| YOUR ASSIGNMENT |
Within the records below, find the line with "left shoulder: (106, 127)" and the line with "right eye: (95, 39)", then reproduce exactly those two lines and all lines between them, without any picture.

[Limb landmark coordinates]

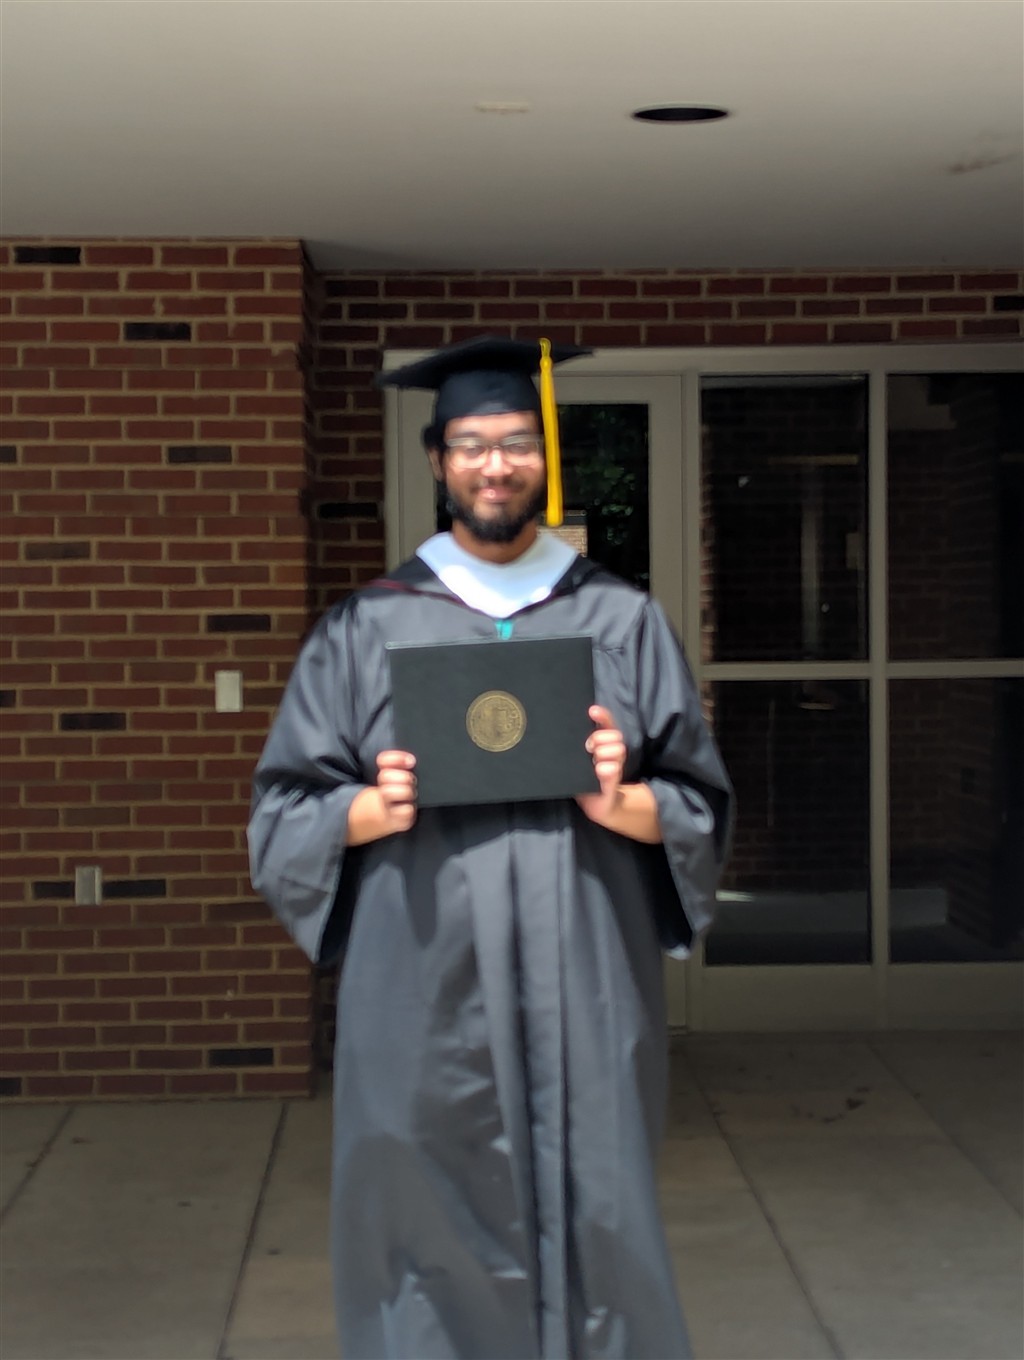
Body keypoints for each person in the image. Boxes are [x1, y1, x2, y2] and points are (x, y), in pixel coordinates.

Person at [248, 336, 733, 1360]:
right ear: (438, 460)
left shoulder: (620, 618)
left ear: (544, 459)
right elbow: (283, 811)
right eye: (471, 445)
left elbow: (697, 799)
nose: (495, 466)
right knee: (423, 1199)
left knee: (598, 1197)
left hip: (586, 974)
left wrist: (625, 802)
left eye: (516, 443)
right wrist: (366, 810)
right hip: (421, 981)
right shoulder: (366, 627)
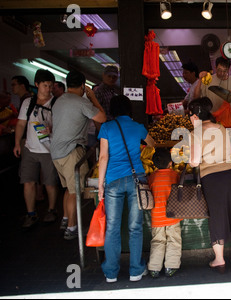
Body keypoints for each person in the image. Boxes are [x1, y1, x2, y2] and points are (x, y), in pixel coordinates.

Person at [97, 94, 156, 283]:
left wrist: (100, 185)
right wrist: (138, 151)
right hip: (136, 179)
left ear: (112, 110)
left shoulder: (106, 127)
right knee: (135, 227)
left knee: (112, 227)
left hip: (113, 180)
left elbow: (103, 157)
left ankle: (111, 273)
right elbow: (153, 143)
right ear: (129, 109)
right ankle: (135, 271)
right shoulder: (137, 126)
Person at [188, 97, 231, 273]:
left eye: (190, 115)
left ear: (195, 115)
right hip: (230, 174)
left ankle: (219, 260)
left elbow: (195, 161)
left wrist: (190, 160)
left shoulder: (196, 133)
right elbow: (228, 152)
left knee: (217, 216)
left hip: (211, 178)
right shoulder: (221, 128)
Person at [50, 70, 106, 240]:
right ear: (83, 86)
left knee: (69, 188)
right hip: (71, 151)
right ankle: (72, 228)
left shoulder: (59, 101)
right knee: (76, 192)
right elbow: (102, 118)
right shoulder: (81, 102)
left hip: (56, 153)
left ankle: (65, 219)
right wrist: (93, 98)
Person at [13, 69, 60, 228]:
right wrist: (17, 143)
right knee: (28, 181)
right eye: (45, 85)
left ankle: (52, 210)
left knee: (50, 183)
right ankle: (31, 213)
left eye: (50, 86)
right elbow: (21, 124)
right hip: (30, 149)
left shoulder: (56, 103)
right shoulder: (28, 103)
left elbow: (62, 127)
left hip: (49, 150)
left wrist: (52, 130)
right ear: (37, 85)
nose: (48, 89)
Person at [147, 148, 182, 278]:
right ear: (171, 163)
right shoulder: (174, 175)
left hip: (157, 217)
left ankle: (154, 268)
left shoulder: (152, 177)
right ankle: (171, 267)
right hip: (173, 216)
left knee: (157, 241)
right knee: (174, 240)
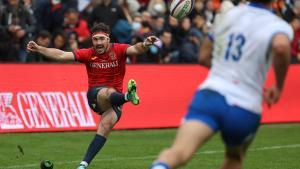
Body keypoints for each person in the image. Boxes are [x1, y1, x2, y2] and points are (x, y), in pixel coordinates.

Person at [149, 0, 293, 169]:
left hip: (212, 94)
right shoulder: (278, 25)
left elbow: (203, 57)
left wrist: (226, 67)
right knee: (234, 158)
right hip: (245, 105)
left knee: (178, 152)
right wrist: (279, 86)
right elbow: (281, 47)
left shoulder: (228, 15)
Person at [27, 22, 158, 169]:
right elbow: (62, 55)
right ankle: (128, 96)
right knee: (108, 92)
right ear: (92, 40)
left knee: (105, 127)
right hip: (96, 96)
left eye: (102, 39)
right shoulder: (88, 53)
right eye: (95, 39)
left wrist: (146, 44)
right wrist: (39, 48)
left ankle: (83, 165)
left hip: (115, 101)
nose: (99, 43)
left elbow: (135, 49)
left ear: (108, 39)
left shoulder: (119, 49)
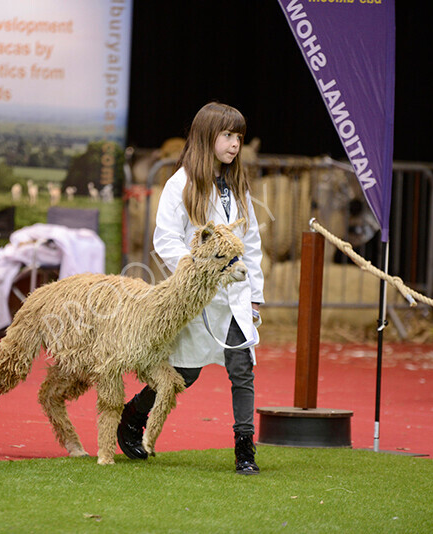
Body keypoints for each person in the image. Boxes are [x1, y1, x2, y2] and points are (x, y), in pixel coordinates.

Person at [117, 102, 265, 474]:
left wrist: (256, 296)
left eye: (239, 137)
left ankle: (244, 449)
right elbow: (166, 239)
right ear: (206, 136)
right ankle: (134, 414)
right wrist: (196, 274)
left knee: (241, 367)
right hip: (195, 297)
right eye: (228, 136)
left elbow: (252, 241)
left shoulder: (237, 187)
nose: (235, 145)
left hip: (234, 295)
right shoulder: (180, 183)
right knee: (185, 373)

| PROBLEM SOLUTION |
left shoulder: (106, 127)
right knee: (135, 227)
left knee: (112, 227)
left hip: (113, 180)
left elbow: (103, 157)
left ankle: (111, 273)
right elbow: (153, 143)
right ear: (129, 109)
right ankle: (135, 271)
right shoulder: (137, 126)
Person at [188, 97, 231, 273]:
left eye: (190, 115)
left ear: (195, 115)
right hip: (230, 174)
left ankle: (219, 260)
left elbow: (195, 161)
left wrist: (190, 160)
left shoulder: (196, 133)
right elbow: (228, 152)
left knee: (217, 216)
left hip: (211, 178)
right shoulder: (221, 128)
Person at [50, 70, 106, 240]:
right ear: (83, 86)
left knee: (69, 188)
right hip: (71, 151)
right ankle: (72, 228)
left shoulder: (59, 101)
right knee: (76, 192)
right elbow: (102, 118)
right shoulder: (81, 102)
left hip: (56, 153)
left ankle: (65, 219)
right wrist: (93, 98)
Person at [13, 69, 60, 228]:
right wrist: (17, 143)
right knee: (28, 181)
right eye: (45, 85)
left ankle: (52, 210)
left knee: (50, 183)
right ankle: (31, 213)
left eye: (50, 86)
right elbow: (21, 124)
right hip: (30, 149)
left shoulder: (56, 103)
right shoulder: (28, 103)
left elbow: (62, 127)
left hip: (49, 150)
left wrist: (52, 130)
right ear: (37, 85)
nose: (48, 89)
Person at [147, 148, 182, 278]:
right ear: (171, 163)
right shoulder: (174, 175)
left hip: (157, 217)
left ankle: (154, 268)
left shoulder: (152, 177)
right ankle: (171, 267)
right hip: (173, 216)
left knee: (157, 241)
right knee: (174, 240)
Body keypoints for each person in the image. Boxes are [x1, y1, x2, y2] and points are (x, y), in pixel coordinates.

Person at [149, 0, 293, 169]:
left hip: (212, 94)
right shoulder: (278, 25)
left elbow: (203, 57)
left wrist: (226, 67)
right knee: (234, 158)
right hip: (245, 105)
left knee: (178, 152)
right wrist: (279, 86)
right elbow: (281, 47)
left shoulder: (228, 15)
Person at [27, 22, 158, 169]:
right elbow: (62, 55)
right ankle: (128, 96)
right knee: (108, 92)
right ear: (92, 40)
left knee: (105, 127)
right hip: (96, 96)
left eye: (102, 39)
right shoulder: (88, 53)
right eye: (95, 39)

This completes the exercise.